■ READING PASSAGE
· · ·

Steinernema feltiae, Steinernema carpocapsae and P. hermaphrodita were supplied by Becker Underwood, UK. Dauer juveniles of S. feltiae and S. carpocapsae were cultured following Kaya & Stock [33]. Briefly, approximately 1000 S. feltiae or S. carpocapsae dauer juveniles were added to moistened Whatman filter paper in a 10 cm Petri dish and 5 to 10 Galleria mellonella were added. Plates were sealed with Parafilm and incubated at room temperature for 4 days. Once dead, then G. mellonella were transferred to White traps and dauers collected in the surrounding water. Nematodes were washed three times in M9 buffer before use and were stored at 4°C in 200 ml tissue culture flasks. Phasmarhabditis hermaphrodita (Nemaslug) were mixed with tap water (1 g in 100 ml) and stored similarly to Steinernema spp.

(b). Nictation and attachment tests

Nictation test arenas consisted of 6 cm NGM plates sparsely covered with sterile sand grains evenly spread with a shaker. Either 1000 or 5000 dauers, previously washed and resuspended in distilled water, were applied to the centre of the Petri dish and left to dry. The dishes were left covered (to preserve environmental conditions within the plate) at room temperature and nictation was recorded after the first hour and every 12 h thereafter for a period of 5 days. We used the first time point (1 h) to test for nictation differences between P. pacificus strains. To obtain the proportion of nictating dauers and dauers attached to host, we scored nictation activity for individual dauers that lifted their body off the substrate. For the host attachment studies, a single host was applied onto the plate already containing dauers and sand, prepared as described above. In two independent assays, we used 1000 and 5000 dauers, respectively, per plate and placed one G. mellonella moth larva (commercially available from HW Terra, Germany) on each plate; i.e. each replicate consisted of either 1000 or 5000 dauers/host/plate for each assay. All replicates contained the same stage, and the same size hosts. Nematodes were exposed to the host for a 2 hour period in covered plates. The hosts were removed, dissected and resuspended in water to allow release of dauers from the carcass. We counted the number of resuspended dauers.

· · ·

■ PROBLEMS TO WORK ON
a - Summarize the nematode methods passage in two sentences.
b - Answer these questions from the nematode methods passage.
(i) How long were the sealed plates with G. mellonella incubated at room temperature?
(ii) What plates made up the nictation test arenas?
(iii) For how long were nematodes exposed to the host in the attachment studies?
c - Write the next part of the nematode methods passage, starting after its final sentence.
The items that follow are separate material and are not part of the nematode methods passage.

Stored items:

· · ·

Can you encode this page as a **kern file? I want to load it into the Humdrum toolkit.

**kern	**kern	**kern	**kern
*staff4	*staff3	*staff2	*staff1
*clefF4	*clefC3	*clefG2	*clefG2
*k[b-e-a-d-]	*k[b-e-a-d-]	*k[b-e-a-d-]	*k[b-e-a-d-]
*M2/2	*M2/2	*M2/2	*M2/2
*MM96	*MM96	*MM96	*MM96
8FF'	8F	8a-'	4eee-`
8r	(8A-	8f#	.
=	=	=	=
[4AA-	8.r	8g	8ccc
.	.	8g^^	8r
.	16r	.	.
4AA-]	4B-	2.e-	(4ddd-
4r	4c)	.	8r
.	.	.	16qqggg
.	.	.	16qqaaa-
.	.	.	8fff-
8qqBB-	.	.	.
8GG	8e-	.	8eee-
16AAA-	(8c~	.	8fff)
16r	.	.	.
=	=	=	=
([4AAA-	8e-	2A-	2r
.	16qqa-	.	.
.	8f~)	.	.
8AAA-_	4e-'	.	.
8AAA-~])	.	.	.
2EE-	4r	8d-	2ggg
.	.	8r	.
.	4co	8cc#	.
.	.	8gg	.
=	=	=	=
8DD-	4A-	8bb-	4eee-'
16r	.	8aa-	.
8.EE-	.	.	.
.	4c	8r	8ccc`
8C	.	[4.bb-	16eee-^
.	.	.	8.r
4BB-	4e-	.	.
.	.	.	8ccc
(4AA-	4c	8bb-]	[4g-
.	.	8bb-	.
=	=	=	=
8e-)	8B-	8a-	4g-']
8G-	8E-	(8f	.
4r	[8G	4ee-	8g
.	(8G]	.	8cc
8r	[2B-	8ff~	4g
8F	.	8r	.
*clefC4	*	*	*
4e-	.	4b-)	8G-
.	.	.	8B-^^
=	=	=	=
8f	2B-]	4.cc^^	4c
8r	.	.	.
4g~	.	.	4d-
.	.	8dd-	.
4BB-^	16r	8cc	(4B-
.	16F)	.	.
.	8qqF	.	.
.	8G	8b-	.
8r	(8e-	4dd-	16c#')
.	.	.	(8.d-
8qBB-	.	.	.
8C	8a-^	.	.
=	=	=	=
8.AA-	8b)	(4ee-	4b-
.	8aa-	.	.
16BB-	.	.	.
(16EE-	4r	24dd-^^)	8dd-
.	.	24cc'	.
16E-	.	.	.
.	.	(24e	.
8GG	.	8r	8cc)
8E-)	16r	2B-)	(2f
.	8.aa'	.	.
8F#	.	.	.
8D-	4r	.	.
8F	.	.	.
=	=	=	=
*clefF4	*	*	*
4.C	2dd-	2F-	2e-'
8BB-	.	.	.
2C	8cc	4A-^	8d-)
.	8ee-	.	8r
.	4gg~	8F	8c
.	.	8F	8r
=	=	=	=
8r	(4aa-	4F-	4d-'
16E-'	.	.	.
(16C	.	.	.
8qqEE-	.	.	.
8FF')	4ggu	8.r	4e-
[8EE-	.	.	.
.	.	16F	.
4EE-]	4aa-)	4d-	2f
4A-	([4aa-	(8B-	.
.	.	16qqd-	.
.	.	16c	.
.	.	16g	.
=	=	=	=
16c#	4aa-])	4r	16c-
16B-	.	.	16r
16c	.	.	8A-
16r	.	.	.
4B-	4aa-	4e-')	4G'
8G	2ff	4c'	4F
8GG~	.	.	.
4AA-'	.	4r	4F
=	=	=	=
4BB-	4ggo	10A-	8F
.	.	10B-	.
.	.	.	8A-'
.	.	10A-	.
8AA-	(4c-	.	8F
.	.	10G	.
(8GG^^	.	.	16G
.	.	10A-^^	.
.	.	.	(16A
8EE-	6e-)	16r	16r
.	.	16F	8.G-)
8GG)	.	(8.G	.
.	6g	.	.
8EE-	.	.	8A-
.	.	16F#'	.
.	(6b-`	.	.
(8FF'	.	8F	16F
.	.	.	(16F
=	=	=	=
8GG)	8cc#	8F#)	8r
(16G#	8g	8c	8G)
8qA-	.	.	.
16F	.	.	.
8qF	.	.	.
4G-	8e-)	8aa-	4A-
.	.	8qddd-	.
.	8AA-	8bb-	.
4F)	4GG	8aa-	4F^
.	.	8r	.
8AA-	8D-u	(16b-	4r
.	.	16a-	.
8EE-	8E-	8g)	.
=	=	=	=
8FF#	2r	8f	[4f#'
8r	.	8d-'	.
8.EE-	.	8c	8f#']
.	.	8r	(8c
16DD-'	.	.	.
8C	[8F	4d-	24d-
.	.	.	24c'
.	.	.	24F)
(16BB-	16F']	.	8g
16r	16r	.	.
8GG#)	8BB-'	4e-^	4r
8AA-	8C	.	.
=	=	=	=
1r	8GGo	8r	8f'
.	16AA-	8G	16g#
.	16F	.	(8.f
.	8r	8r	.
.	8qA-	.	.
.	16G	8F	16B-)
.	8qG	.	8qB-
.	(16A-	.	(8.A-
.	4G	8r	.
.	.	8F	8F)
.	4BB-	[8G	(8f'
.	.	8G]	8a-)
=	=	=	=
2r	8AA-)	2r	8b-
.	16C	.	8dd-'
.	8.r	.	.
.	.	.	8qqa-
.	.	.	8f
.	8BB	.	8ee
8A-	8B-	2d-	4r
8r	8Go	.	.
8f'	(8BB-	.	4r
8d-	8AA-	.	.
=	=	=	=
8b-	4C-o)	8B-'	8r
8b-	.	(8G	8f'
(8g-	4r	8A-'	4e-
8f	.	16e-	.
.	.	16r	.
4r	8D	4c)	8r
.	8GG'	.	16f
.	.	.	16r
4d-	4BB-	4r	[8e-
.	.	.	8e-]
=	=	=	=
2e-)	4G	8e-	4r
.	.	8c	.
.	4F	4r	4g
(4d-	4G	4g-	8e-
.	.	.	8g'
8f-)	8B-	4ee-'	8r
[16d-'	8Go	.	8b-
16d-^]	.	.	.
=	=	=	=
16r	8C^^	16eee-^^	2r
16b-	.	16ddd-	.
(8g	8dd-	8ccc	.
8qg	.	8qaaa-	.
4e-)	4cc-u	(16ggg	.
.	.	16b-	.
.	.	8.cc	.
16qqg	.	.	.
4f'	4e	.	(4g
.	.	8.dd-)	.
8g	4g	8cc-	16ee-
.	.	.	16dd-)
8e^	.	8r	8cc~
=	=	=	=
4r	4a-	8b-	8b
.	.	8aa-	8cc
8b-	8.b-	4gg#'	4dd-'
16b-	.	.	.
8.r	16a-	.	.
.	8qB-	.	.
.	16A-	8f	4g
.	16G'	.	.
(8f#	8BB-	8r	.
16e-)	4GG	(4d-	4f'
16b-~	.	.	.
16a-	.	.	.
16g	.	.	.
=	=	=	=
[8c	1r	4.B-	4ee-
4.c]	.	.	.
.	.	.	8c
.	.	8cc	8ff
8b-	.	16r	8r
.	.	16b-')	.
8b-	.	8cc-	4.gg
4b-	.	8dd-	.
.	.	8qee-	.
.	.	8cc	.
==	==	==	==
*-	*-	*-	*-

· · ·

■ EXPECTED RESULTS
a - Dauer juveniles of S. feltiae and S. carpocapsae were cultured in G. mellonella on moistened filter paper, collected in water around White traps, washed in M9 buffer and stored at 4°C, while P. hermaphrodita was mixed with tap water and stored the same way. Nictation was recorded on sand-covered NGM plates holding 1000 or 5000 dauers over 5 days, and host attachment was measured by exposing dauers to one G. mellonella larva for 2 hours, then dissecting the host and counting the dauers released.

b -
(i) 4 days
(ii) 6 cm NGM plates sparsely covered with sterile sand grains
(iii) A 2 hour period

c -
(c). Mutant screen

We screened for nictation-defective mutant strains using EMS mutagenesis [32] in P. pacificus PS312. We screened approximately 350 gametes (1300 homozygous F₂ lines) in two mutagenic screens over a six-month period. We isolated homozygous F₂ single worm clones in 96-well plates each containing 40 µl OP50 solution per well and allowed the generation of enough dauers (modified wet-plate method for large-scale screenings). We screened for nictation depletion after approximately 14 days in 30 µl containing more than 300 dauers per well; the remaining 5–10 µl was used to recover the homozygous lines. Candidate strains were confirmed by multiple searches for the defective phenotype in at least three independent dauer inductions (with 6000–60 000 dauers per induction) using the wet-plate method described above.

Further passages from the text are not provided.